語言是人類認知、思維和交際的音義符號工具。以往的許多語言理論研究,過度強化了句法的作用,使得語言習得完全與母語習得的實際背道而馳,而忽略了人類語言交際最為根本的語義性,而建立在人類獨有的認知能力之上的人類語言習得能力,也就是具備語義網絡的自組織或自建構能力。個人獲得語言能力的過程,就是個體語義系統的建構過程。當出生時,他已置身于一個世代傳承的語言氛圍中,他的任務就是通過能動性模仿不斷激活遺傳性認知機制,構建一個為自己所掌握、為社群所認同的語義世界。人類自然語言,作為認知成果的是“語言系統”,作為使用工具的是“語言能力”,作為使用過程的就是存在于社會生活中的“言語行為”。作為工具使用的語言能力,是在作為認知成果的語言系統的建構過程中一步步實現的。語言能力側重于運用的言語機制(言語生成和言語理解)、會話機制(會話策略和語境模型)及語言知識。
語言的認知,包括刺激驅動(包括聽覺、視覺等)和概念驅動。在語言學習的初始階段或是年齡較小者更多是經由前者來學習,因為概念的形成是內部語言發展的結果。
據信息加工理論,語言習得應當按照語言輸入-集中加工-語言輸出的流程來進行,在聽、說、讀、寫四種語言技能中,聽和讀是向學習者輸入信息;說和寫是學習者輸出語言信息。⑩語言信息的有效刺激加工模式體現在“聽說合一、讀寫合一”的教材編寫過程中。
以往基于紙本介質的限制,教材的多通道刺激的選擇是難以達到的,而在現代信息技術的支持下,計算機在信息呈現形式和內容上較一般的文本方式有很大的進步,它可以把文本、圖形、視頻圖像、動畫和聲音等信息結合在一起,給學習者提供了多感覺通道、多表征形式的語言刺激。學生除了接受來自視覺通道的信息外,還可以同時感受大量由聽覺通道呈現的語音信息以及大量的非語言信息,如圖畫、實物、音樂、動作、姿勢、面部表情等。當這些以多感覺通道呈現的刺激同時激活左右大腦的不同區域時,可直接讓大腦接受大量形式不同的信息,使得整個學習活動在更廣的層面上發生。因此,教材編寫應該采用大量的有效的多通道刺激輸入材料,可以有效刺激視覺、觸覺和聽覺,例如非文字材料,包括圖片、聲音等,這些非文字材料不是傳統教材中起裝飾作用的插圖,而是教材的有機組成部分,并以其直觀的形象和色彩,發揮了文字所不易或不能具備的調動學生感知和想象的作用,有助于學習者理解、儲存和記憶。
聲音、圖象、文字等多種刺激并重,聞其聲、觀其形、臨其境,再現了生活實際,表達了大量信息,拓寬教材的表現形式,加大了課堂容量,促使教學效果達到優化,培養學生的聽說能力和運用漢語交際的能力,這也應該成為未來漢語教材編寫的一個趨勢。
語言認知反映的是人們對整個語言體系的基本看法,語言能力的提高過程,也是不斷掌握程序性知識和學習陳述性知識的過程,隨著語言知識的增長,個體語言能力不斷提高,語義網絡不斷擴展。
漢語因受到對本體語言認知相對滯后的影響,沒有形成真正意義上的研究體系,漢語認知理論的形成尚有很多問題需要進一步論證和探討。

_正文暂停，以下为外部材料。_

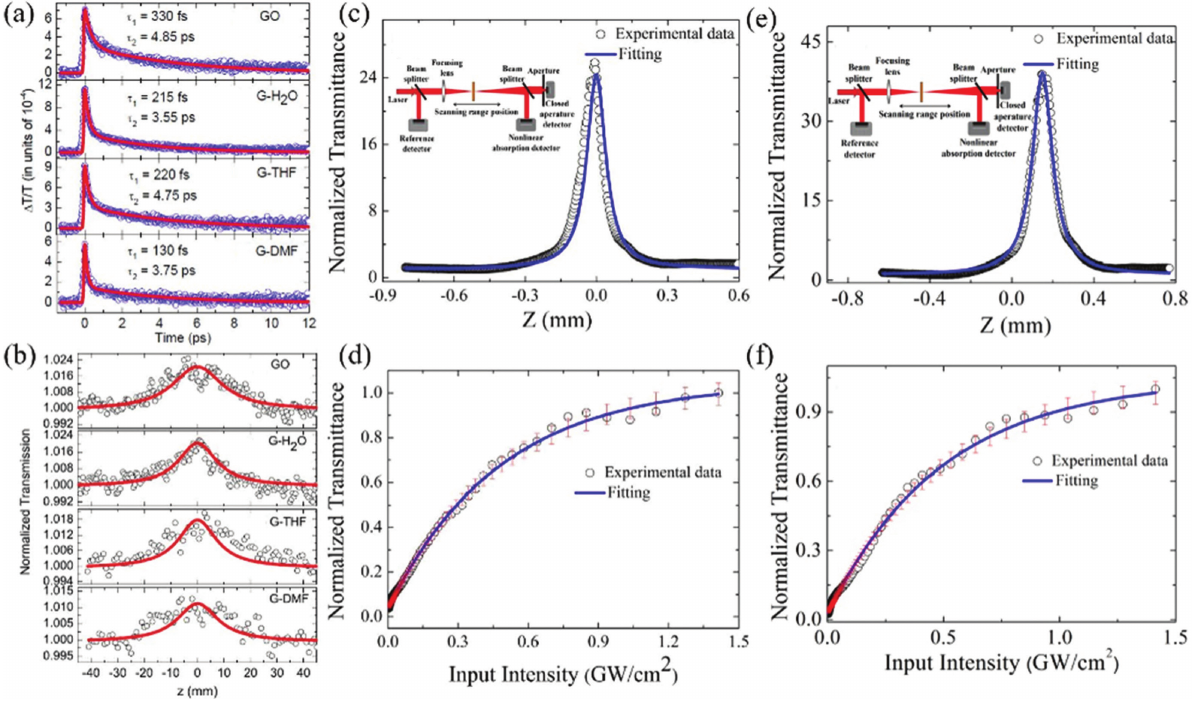
Figure 3: Nonlinear optical properties of graphene and TIs. (A,B) Graphene. (A) Transient differential transmission spectra for graphene suspensions as a function of probe delay in the degenerate pump- probe experiment at 790 nm (1.57 eV). (B) Open aperture Z-scan data of the graphene suspensions. Reproduced with permission from Ref. [11]. Copyright 2009, American Institute of Physics. (C,D) Bi Te . (C) Typical Z-scan peak curve of Bi Te at 1550 nm. Inset: Z-scan experimental setup. 2 3 2 3 (D) The corresponding nonlinear saturable absorption curve. Reproduced with permission from Ref. [15]. Copyright 2012, American Institute of Physics. (E,F) Bi Se . (E) Typical Z-scan peak curve of Bi Se at 1550 nm. Inset: Z-scan experimental setup. (F) The corresponding nonlinear 2 3 2 3 saturable absorption curve. Reproduced with permission from Ref. [16]. Copyright 2012, American Institute of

漢語是一種自成體系的語言,其語言認知必須遵循漢語語言自身的規律,而針對教材編寫所做出的策略定位,應盡量避免各種干擾本體語言認知的因素。
注
①吳 剛,《生成語法研究》,上海:上海外語教育出版社,2006年11月版,3-8頁。
②有證據說明,由于長期使用漢字,人們對漢字的義符更為敏感,在提取漢語詞的語義時,很多都采取“由形到義”的路徑。
③張積家,劉麗虹,譚力海.語言關聯性假設的研究進展,《語言科學》.2005年第3期。
④Tan,L.H.,&Spinks,J.A.,&Gao,J.H.,&Liu,A.,&Perfetti,C.A.,&Xiong,J.,&Pu,Y.,&Liu,Y.,&Stofer,K.A.,&Fox,P.T.Brain activation in the processing of Chinese characters and words:A functional MRI study.Human Brain Mapping,2000,10:27-39.
⑤Kochunov,P.,&Fox,P.,&Lancaster,J.,&Tan,L.H.,&Amunt s,K.,&Zilles,K.,&Mazziotta,J.,&Gao,J.H.Localized morphological brain differences between English-speaking Caucasians and Chinese–speaking Asians.Neuro Report,2003,14(8):1-4.
⑥Pu,Y.,&Liu H.L.,&Spinks,J.A.,&Mahankali,S.,&Xiong,J.H.,&Feng,C.M.,&Tan,L.H,&Fox,P.T.,&Gao,J.H.Cerebral hemodynamic response in Chinese(first)and English (second)language processing revealed by event-related functional MRI.Magnetic Resonance Imaging,2001,19:643-647.
⑦Tan,L.H.,&Spinks,J.A.,&Feng,C-M.,&Siok,W.T.,&Perfetti,C.A.,&Xiong,J.H.,&Fox,P.T.,&Gao,J.H.Neural systems of second language reading are shaped by native language.Human Brain Mapping,2003,18:158-166.
⑧在討論教材的編寫原則時,以往一些學者通過研究,提出了許多原則,例如科學性、針對性、實用性、趣味性、生動性、標準性、漸進性、重復性、數量性、人文性、創新性、優化性、實踐性等等,事實上,這些原則都是站在不同的角度歸納出來的,并沒有運用同一標準,這樣的原則歸納一旦標準不一,得出的原則就太多,勢必難以窮盡,所以歸納出來的原則從學術上看并無太大意義。
⑨以G.Lakoff,R.Langacker等為首的語言學家們以語義為研究中心,運用經驗主義語言觀,對范疇化( categorization)和原型理論(prototype)、隱喻(metaphor)、意象圖式(imageschema)等基本認知概念及其與語言的關系進行了新的闡發。
⑩輸入假說是美國應用語言學家克拉申提出的。他認為,語言交際要獲得成功,輸入至少具備以下三個條件:第一,輸入應該是學習者可理解的;第二,輸入量必須充足;第三,語言輸入要稍高于學習者的語言能力。